*Testo fornito*.
Nel suo percorso ecclesiale aderisce alla comunità dei preti del Prado di Lione ai tempi dell’episcopato di Alfred Ancel, alla cui memoria resterà sempre legato. Cura le relazioni, da lavoratore iscritto alla Cgil, con altri preti lavoratori dell’alta Italia. La sua missione di cammino condiviso con sorelle e fratelli del mondo operaio rappresenta la sua missionarietà nella Chiesa locale.

*Estratti dei dati*.
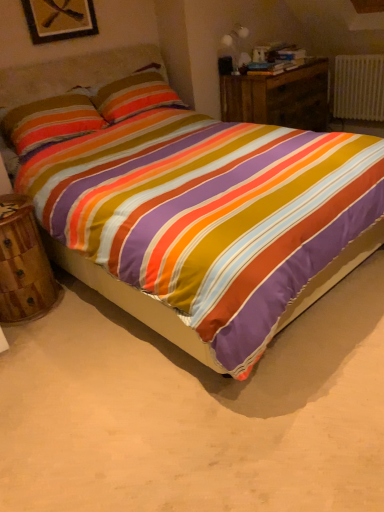
This screenshot has height=512, width=384. In order to click on wooden nightstand at center, the 1th nightstand in the top-to-bottom sequence in this screenshot , I will do `click(279, 97)`.

At what (x,y) coordinates should I click in order to perform the action: click on wooden picture frame at upper left. Please return your answer as a coordinate pair (x, y). Looking at the image, I should click on (59, 19).

Where is `textured cotton pillow at upper left`? This screenshot has width=384, height=512. textured cotton pillow at upper left is located at coordinates (50, 121).

Where is `wooden nightstand at lower left, which is the 1th nightstand from front to back`? The width and height of the screenshot is (384, 512). wooden nightstand at lower left, which is the 1th nightstand from front to back is located at coordinates (23, 264).

Find the location of `wooden nightstand at center, marked as the second nightstand in a front-to-back arrangement`. wooden nightstand at center, marked as the second nightstand in a front-to-back arrangement is located at coordinates (279, 97).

*Consegne*.
(A) Riporta tutte le forme verbali al presente indicativo contenute nel testo sul percorso ecclesiale del prete lavoratore.
(B) Prosegui il testo sul percorso ecclesiale del prete lavoratore, a partire dalla sua ultima frase.

*Risposte*.
(A) aderisce, cura, rappresenta

(B)
L’iniziativa della manifestazione della Tenda dei Popoli, organizzata a Natale, nel periodo in cui con don Armando Nolli è animatore della vita pastorale della parrocchia dei Santi Faustino e Giovita in Brescia, sottolinea ancora una volta il suo sguardo che si rivolge alla mondialità. Partecipa attivamente alla redazione e diffusione della rivista missionaria Missione Oggi, dei Missionari Saveriani, cerca di coinvolgere nella sua pastorale locale  preti fidei donum di ritorno dalle missioni e promuove nelle scuole in cui opererà, da ultimo nel Cfp (Centro Formativo Provinciale) Giuseppe Zanardelli di Brescia, uno spirito di solidarietà con i poveri e i piccoli della terra.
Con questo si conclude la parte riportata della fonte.